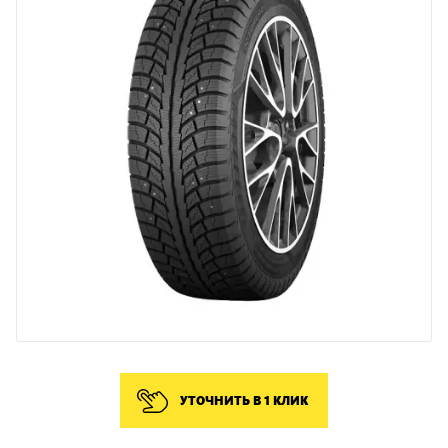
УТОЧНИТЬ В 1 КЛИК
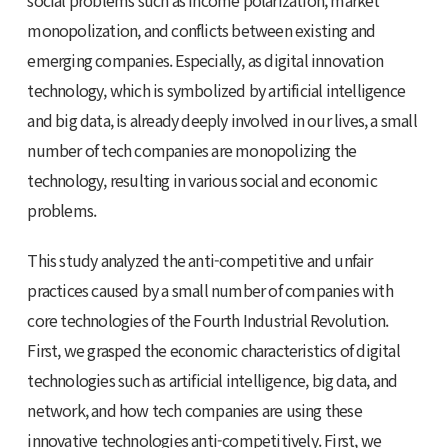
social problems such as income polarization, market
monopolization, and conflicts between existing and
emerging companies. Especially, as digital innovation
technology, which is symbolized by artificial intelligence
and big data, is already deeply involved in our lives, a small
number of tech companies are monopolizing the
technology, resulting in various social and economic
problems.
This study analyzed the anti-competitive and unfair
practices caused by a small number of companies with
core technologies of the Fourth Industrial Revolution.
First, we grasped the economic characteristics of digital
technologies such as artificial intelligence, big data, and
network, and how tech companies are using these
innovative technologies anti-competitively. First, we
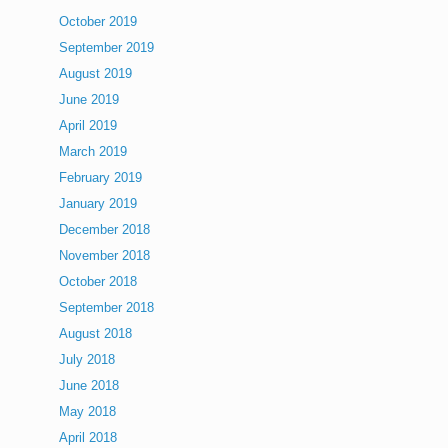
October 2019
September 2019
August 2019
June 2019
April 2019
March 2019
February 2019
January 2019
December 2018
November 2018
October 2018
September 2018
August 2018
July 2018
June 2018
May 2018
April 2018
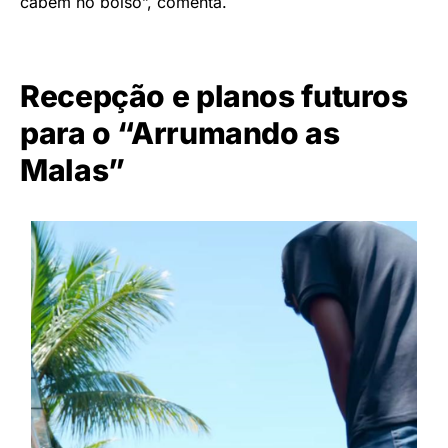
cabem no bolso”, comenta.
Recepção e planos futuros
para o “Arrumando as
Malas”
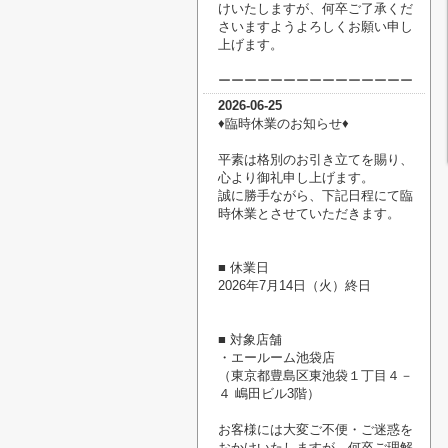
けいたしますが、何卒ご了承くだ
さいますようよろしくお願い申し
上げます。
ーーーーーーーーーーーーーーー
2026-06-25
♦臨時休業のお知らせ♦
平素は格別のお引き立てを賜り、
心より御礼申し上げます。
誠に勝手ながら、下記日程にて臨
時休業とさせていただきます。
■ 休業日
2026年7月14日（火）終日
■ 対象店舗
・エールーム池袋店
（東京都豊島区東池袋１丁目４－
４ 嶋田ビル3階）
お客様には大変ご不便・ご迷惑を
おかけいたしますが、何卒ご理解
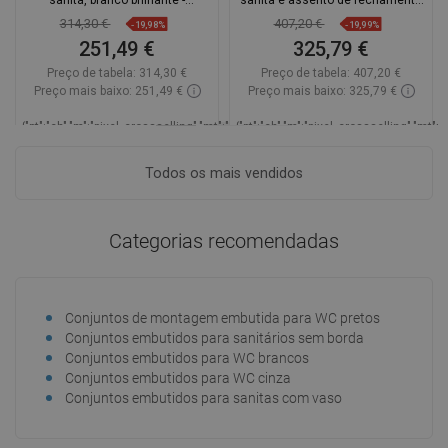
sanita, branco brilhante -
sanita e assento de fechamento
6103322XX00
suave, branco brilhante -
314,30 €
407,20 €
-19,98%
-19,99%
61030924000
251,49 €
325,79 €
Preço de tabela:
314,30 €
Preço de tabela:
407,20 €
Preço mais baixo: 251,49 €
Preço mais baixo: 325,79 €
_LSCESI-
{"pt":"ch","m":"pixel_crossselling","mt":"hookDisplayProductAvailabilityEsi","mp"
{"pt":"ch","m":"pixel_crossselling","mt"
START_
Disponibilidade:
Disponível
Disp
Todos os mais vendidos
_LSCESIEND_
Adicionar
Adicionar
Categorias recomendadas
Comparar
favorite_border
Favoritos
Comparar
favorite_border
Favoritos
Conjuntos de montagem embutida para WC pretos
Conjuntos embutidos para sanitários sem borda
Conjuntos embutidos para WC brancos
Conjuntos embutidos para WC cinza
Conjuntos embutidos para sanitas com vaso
...
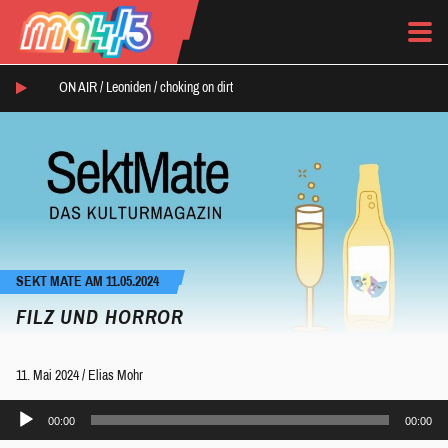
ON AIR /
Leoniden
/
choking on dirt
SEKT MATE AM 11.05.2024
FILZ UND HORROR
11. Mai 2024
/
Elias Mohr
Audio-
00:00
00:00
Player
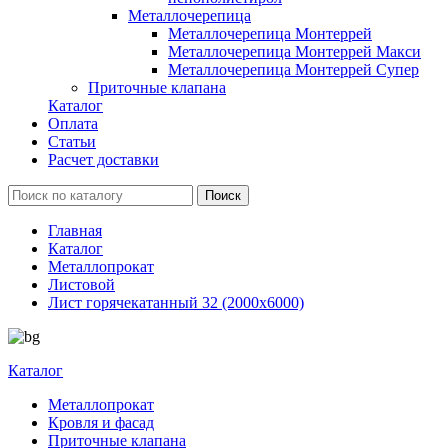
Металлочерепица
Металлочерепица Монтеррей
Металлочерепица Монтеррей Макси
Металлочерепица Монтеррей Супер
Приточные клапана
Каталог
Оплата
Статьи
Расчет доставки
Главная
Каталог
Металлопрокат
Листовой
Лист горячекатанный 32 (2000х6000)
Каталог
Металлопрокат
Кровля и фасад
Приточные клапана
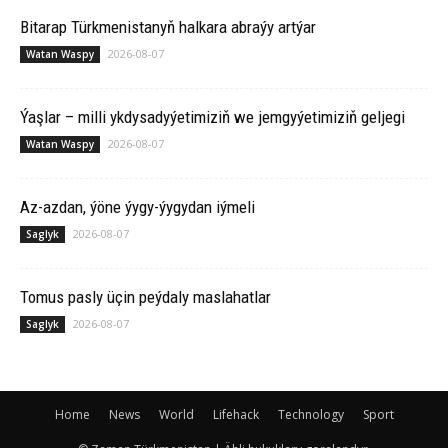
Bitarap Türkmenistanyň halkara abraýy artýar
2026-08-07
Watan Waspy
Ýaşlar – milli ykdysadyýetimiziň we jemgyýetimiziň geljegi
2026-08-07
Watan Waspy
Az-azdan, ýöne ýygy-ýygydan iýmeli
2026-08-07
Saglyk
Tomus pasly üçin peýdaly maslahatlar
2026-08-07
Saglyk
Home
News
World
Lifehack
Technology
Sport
---
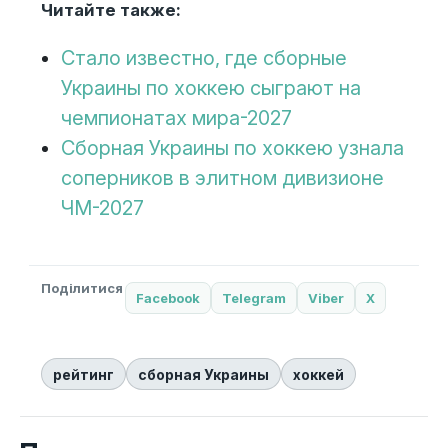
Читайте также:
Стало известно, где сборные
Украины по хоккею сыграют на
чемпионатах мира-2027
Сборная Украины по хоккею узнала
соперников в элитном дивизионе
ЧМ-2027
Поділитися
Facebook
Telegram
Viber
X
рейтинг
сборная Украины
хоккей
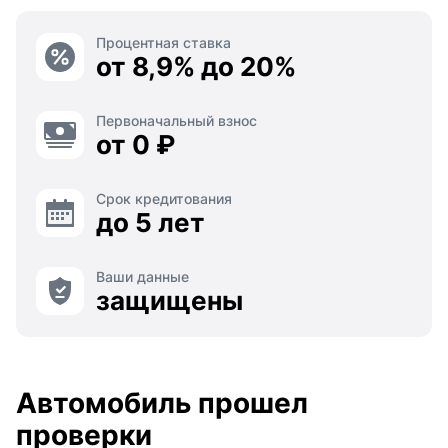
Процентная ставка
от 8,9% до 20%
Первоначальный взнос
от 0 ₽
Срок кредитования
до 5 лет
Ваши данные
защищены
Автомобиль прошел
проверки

# Exercise brief
Your copy should hold only the lines above from the one containing "УТОЧНИТЬ В 1 КЛИК" through the one containing "December 2018", exactly as written and free of pictures.

# Output for this exercise
УТОЧНИТЬ В 1 КЛИК
social problems such as income polarization, market
monopolization, and conflicts between existing and
emerging companies. Especially, as digital innovation
technology, which is symbolized by artificial intelligence
and big data, is already deeply involved in our lives, a small
number of tech companies are monopolizing the
technology, resulting in various social and economic
problems.
This study analyzed the anti-competitive and unfair
practices caused by a small number of companies with
core technologies of the Fourth Industrial Revolution.
First, we grasped the economic characteristics of digital
technologies such as artificial intelligence, big data, and
network, and how tech companies are using these
innovative technologies anti-competitively. First, we
October 2019
September 2019
August 2019
June 2019
April 2019
March 2019
February 2019
January 2019
December 2018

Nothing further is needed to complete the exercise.